Aim of the task: Continue the passage on analyzing neuron output signals, starting after its final sentence.

Passage:
The output signals have been analysed to evaluate the possibility of organized reaction by the
natural neurons.
Although stem cells show the essential properties of functional CNS neurons, their detailed
behavior is still in course of study [38, 41 and 26]. For this reason our analysis does not search for
known features and artefacts in signals, but utilizes tools able to measure the degree of
organization of signals during and after training.
To this purpose after the experiment the output signals have been analysed using the Recurrent
Quantification Analysis [64,65] .
16
2.5 Recurrence Quantification Analysis
Recurrence Quantification Analysis (RQA) is a new quantitative tool that can be applied to time
series reconstructed with delay-time embedding. RQA is independent of data set size, data
stationarity, and assumptions on statistical distributions of data.
RQA gives a local view of the series behaviour, because it analyses distances of pairs of points,
not a distribution of distances. Therefore, unlike autocorrelation, RQA is able to analyse fast
transients and to localize in time the features of a dynamical variation: for this reasons RQA is
ideally suited for physiological systems.
The Recurrent Plots show how the vectors in the reconstructed space are near or distant each other.
The observation of recurrent points consecutive in time (forming lines parallel to the main
diagonal) is an important signature of deterministic structure. In fact the length of the longest
diagonal (recurrent) line accurately correspond to the value of the maximum Lyapounov exponent
of the series. The Lyapounov exponent is a measure of chaoticity , quantifying the mean rate of
divergence of neighbouring trajectories along various directions in the phase space of an embedded
time series. Time series of chaotic systems have a positive maximum Lyapounov exponent.
The Recurrent Plots version we adopted [36] calculates the Euclidean distances between all the
vector pairs and
translates them into colour bands. Hot colours (yellow, red, orange) are
associated to short distances between vectors, cold colours (blue, black) show long distances.
Signals repeating fixed distances between vectors are organized, signals without repeating
distances are not. In this way we obtain uniform colour distribution for random signals, but the
more deterministic and self-similar is the signal, the more structured is the plot.
17
2.6 ITSOM analysis
Another kind of analysis has been performed using a novel Artificial Neural Network called
ITSOM (Inductive Tracing Self Organizing Map) useful to highlight structures in the temporal
series of a signal.
As we have seen in paragraph 2.3.1, the main SOM feature is to identify a winning neuron
which should classify the input stream. But two main reasons exist that limit the SOM's
performances in case of strictly non-linear and time-variant input.
The first reason is that if the input topology is too tangled, the competitive layer is not able to
unfold itself enough to simulate the input topology.
The second reason concerns the SOM's convergence conditions, that exist but are not easily
verifiable. Due to the nature of the SOM's output (non homologous to the input), it is not
possible to settle either a network error for each epoch, or the number of epochs after that the
network training has to be stopped.
Nevertheless, as in many cases even after several thousands of epochs the convergence was not
reached, the processing time was verified to become too long for a real-time application.
Another problem of the SOM, typical of any clustering algorithm, is the lack of output
explication. Once obtained a classification, the user must analyze it, comparing it to the input
values in order to extrapolate a significant output.

Saved data entries:
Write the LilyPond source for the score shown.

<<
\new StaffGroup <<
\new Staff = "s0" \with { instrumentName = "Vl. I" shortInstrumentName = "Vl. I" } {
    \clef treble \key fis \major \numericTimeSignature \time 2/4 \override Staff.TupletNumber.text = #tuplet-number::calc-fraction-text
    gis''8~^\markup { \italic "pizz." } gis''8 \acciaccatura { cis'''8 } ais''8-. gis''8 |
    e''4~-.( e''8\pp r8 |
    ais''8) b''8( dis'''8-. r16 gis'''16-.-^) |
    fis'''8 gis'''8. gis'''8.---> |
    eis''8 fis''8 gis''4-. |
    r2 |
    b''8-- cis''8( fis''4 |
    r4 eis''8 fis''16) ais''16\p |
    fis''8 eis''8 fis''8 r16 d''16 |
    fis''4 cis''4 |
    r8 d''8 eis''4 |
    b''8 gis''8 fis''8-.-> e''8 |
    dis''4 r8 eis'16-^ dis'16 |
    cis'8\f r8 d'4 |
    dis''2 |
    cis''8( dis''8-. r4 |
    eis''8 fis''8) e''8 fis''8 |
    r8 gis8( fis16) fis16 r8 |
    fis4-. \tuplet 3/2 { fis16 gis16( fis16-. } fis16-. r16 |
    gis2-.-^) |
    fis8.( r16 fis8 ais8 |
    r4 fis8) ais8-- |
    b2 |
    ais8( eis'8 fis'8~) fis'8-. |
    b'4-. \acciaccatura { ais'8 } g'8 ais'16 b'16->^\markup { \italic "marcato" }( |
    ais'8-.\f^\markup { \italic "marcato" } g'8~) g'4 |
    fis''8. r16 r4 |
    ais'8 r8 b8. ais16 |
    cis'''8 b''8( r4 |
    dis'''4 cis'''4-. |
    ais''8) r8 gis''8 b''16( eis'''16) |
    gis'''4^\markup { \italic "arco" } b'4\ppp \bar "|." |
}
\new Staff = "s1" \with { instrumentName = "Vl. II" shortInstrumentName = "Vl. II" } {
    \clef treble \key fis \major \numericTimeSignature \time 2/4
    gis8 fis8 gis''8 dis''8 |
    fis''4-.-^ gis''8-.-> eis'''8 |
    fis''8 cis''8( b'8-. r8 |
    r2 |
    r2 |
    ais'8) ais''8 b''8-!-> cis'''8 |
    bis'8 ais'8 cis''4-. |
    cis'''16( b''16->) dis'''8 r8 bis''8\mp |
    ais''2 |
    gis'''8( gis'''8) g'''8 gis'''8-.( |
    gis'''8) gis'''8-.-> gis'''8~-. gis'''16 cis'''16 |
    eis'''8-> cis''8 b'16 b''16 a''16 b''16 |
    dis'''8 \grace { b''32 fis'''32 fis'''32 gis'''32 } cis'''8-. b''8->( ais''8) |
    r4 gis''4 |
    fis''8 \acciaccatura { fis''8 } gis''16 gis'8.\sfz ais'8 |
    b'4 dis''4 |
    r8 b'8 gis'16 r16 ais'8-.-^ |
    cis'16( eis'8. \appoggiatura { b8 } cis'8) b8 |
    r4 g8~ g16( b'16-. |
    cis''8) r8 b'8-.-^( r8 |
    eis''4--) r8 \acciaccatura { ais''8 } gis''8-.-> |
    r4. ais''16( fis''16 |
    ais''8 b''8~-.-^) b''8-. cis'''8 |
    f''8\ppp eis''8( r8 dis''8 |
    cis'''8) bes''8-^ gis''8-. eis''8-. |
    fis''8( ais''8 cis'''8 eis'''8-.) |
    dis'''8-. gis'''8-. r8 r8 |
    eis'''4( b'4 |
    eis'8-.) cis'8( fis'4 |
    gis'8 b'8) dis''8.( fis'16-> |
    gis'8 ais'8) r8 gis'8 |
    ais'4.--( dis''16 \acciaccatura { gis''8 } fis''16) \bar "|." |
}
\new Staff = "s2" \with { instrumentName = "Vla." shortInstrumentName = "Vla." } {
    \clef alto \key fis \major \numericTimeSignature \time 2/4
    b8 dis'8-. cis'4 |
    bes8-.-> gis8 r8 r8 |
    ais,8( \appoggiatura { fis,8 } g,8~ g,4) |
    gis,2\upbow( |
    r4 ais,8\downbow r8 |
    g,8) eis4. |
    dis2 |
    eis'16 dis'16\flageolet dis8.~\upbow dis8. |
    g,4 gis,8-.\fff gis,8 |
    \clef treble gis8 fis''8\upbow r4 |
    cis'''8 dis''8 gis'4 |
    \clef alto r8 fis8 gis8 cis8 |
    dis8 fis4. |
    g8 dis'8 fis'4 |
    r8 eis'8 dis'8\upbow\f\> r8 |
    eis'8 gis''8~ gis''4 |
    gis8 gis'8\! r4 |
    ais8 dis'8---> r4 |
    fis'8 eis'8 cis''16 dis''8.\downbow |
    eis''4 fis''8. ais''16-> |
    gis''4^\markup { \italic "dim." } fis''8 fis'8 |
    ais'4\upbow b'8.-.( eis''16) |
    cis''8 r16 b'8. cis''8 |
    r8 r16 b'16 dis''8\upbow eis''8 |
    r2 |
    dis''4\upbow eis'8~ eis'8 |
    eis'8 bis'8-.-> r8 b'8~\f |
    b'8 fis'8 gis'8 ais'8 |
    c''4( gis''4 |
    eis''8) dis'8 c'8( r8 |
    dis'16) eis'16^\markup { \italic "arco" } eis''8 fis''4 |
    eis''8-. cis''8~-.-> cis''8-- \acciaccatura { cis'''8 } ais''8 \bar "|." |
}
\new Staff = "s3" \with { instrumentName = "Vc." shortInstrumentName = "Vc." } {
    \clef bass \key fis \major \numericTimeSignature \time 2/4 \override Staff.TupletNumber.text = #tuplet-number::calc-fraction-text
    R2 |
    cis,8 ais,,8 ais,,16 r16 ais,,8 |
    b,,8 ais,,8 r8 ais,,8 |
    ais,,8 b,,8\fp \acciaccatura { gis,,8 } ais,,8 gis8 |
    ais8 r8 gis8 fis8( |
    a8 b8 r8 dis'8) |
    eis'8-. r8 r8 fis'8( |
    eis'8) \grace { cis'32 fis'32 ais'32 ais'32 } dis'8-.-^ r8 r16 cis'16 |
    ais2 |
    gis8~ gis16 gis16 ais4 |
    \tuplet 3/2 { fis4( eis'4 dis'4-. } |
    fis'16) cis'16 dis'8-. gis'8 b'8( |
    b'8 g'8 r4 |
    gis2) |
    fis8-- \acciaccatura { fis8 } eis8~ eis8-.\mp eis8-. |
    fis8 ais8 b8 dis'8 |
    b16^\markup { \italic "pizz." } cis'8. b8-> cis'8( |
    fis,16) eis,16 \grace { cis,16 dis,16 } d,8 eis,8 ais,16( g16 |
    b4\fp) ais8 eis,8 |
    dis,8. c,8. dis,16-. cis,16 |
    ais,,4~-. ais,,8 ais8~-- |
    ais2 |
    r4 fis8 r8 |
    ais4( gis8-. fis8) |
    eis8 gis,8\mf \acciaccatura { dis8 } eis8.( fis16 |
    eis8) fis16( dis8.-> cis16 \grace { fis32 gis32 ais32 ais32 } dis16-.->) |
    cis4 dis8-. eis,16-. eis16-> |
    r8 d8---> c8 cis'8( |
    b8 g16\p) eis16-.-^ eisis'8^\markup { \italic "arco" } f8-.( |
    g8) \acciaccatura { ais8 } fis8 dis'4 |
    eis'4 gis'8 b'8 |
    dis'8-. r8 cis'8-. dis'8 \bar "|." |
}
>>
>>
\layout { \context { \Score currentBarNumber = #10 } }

Answer box:
Thus we proposed the structural modification of the SOM called Inductive Tracing SelfOrganizing Map (ITSOM). The dynamical properties of artificial neural networks and of the
SOM in particular are well known [52, 43, 31, 50, 51 and 14].
During simulations carried on with the SOM algorithm we have observed that, even if the
winning weights may vary at any presentation epoch, their temporal sequence tends to repeat
itself [47].
18
A deeper analysis has shown that such a sequence, provided to keep the learning rates steady
(instead of gradually decreasing them), constitutes chaotic attractors that repeat themselves
“nearly” exactly in time with the epochs succeeding, and that, once codified by the network,
univocally characterize the input element that has determined them.
Actually the learning rule makes it possible for winning weight to represent an approximation
of the input value. At every epoch the new winning weight, together with the previous winner,
constitutes a second order approximation of the input value. At the n-th epoch, the set of n
winning weights represents an n-order approximation of the input value.
In this way, due to the countless variety of possible combinations among winning neurons, the
configurations allow to finely determine the correct value, even in the case of tangled input
topologies, despite of the small number of competitive neurons and their linear topology.
In the following step the network performs a real induction process, because after a many-tofew vector quantization from the input to the weight layer (to be precise, to the chaotic
configurations of winning weights), a few-to-many procedure is performed from the chaotic
configurations corresponding to the input set (Fig. 10) codified by the network.
Fig. 10 – The ITSOM Network identifies a series of winning neurons in time
19
It should be stressed that the ITSOM's crucial feature is that the network does not need to be
brought to convergence, as the cyclic configurations stabilize their structure within a small
number of epochs, then keep it steady through time.
After interrupting the network processing phase, an algorithm is needed that codifies the
obtained chaotic configurations into a small set of outputs.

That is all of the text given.